Le Comité International de la Croix-Rouge CICR prend en charge les blessés de guerre à l’est de la République Démocratique du Congo notamment dans les provinces du Nord et Sud-Kivu ainsi qu’en Ituri. Ces blessés sont internés à l’hôpital général de référence Béni, actuelle capitale provinciale du Nord Kivu.
Au cours d’une visite guidée avec les journalistes de Bunia, Beni et environs, le CICR par le biais de son médecin affecté à cet hôpital Muhindo Kalumbi Samson, a précisé que la prise en charge des patients intervient dans le délai de 30 jours depuis la blessure jusqu’à sa guérison.
« C’est-à-dire depuis que la personne a été blessée jusqu’à 30 jours, CICR a la possibilité de soigner ce patient par contre si la personne après être blessée ne se présente pas dans le délai de 30 jours pour les soins, CICR ne sera pas à mesure de soigner la blessure de cette personne à cause de la difficulté de déploiement de certains matériaux », a-t-il affirmé.
Sur le plan nutritionnel, CICR nourrit les patients trois fois par jour. En parlant d’effectif à ce jour, ce comité prend en charge 79 personnes blessées par arme dont 9 amputées. Dans des propos recueillis par lesvolcansnews.net, les patients expriment leur satisfecit du service rendu par CICR.
« Je m’appelle Fiston, je me sens à l’aise avec les soins que j’ai reçu du CICR. J’étais venu ici, j’avais reçu une balle au bas-ventre ça m’a coupé les nerfs urinaires et le CICR m’a soigné, m’a nourri sans pouvoir me demander de l’argent pendant trois mois. En tout cas je suis reconnaissant parce que jusqu’à présent CICR continue à prendre soin de moi », a-t-il témoigné avec reconnaissance aiguë.

[Données]
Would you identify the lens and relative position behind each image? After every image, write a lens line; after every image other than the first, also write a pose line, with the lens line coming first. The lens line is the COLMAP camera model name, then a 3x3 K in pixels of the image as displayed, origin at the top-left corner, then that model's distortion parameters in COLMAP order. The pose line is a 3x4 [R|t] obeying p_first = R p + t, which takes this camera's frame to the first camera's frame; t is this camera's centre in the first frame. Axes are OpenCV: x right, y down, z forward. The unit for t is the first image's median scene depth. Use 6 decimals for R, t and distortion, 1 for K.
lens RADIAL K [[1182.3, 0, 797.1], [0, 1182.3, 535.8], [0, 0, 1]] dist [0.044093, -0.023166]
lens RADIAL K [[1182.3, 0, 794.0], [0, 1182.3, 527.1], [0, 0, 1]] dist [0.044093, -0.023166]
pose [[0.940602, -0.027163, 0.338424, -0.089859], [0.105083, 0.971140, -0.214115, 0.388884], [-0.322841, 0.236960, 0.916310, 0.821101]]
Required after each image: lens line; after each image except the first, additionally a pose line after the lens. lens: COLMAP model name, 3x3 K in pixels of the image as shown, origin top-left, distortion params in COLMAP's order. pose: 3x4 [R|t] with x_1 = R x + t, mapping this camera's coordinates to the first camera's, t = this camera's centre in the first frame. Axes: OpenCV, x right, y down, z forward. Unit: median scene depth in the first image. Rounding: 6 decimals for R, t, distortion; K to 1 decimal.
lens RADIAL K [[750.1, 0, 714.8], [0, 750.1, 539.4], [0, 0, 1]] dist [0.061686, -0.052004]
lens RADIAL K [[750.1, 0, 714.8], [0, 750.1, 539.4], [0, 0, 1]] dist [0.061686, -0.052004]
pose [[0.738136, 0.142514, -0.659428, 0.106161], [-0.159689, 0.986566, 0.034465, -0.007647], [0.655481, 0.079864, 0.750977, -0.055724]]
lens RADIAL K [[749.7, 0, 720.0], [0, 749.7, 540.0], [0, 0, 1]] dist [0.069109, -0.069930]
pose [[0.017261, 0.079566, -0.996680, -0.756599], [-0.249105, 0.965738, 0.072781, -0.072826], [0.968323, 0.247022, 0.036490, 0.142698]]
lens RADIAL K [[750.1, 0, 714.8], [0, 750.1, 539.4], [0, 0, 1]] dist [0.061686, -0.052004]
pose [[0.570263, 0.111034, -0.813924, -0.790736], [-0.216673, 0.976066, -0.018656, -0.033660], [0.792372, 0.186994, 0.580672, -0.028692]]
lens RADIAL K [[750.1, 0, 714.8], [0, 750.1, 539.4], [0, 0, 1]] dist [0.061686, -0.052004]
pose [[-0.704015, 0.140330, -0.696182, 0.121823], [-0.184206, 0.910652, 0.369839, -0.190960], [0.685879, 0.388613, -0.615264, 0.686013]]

[Consignes de l'exercice] Rédigez la suite de l'article sur la prise en charge des blessés de guerre par le CICR, en partant de sa dernière phrase.

[Réponse]
« Si ce n’était pas CICR en tout cas je ne sais pas si ma famille pouvait être capable de payer les frais de santé pour moi parce que j’étais gravement blessé quand j’ai reçu la balle au ventre », a ajouté un autre malade rencontré sur place à Beni.
Muhindo Kalumbi Samson n’a pas manqué de parler de quelques difficultés rencontrées dans ce projet de prise en charge des blessés de guerre notamment le retard des malades à se rendre à l’hôpital. Selon lui, ce retard est dû au programme de vol dans les différentes zones affectées par l’insécurité où CICR évacue les blessés et comme conséquence après une ou deux semaines quand le blessé arrive la plaie est infectée ce qui de fois nécessite de l’amputer : « La distance nous cause vraiment de problème car nos vols ont des programmes ».
Sur le plan infrastructurel, le CICR a mis en place plusieurs salles pour interner ces blessés notamment 5 tentes et 3 salles dans ce projet exécuté depuis 2017 dans des zones affectées par des conflits armés.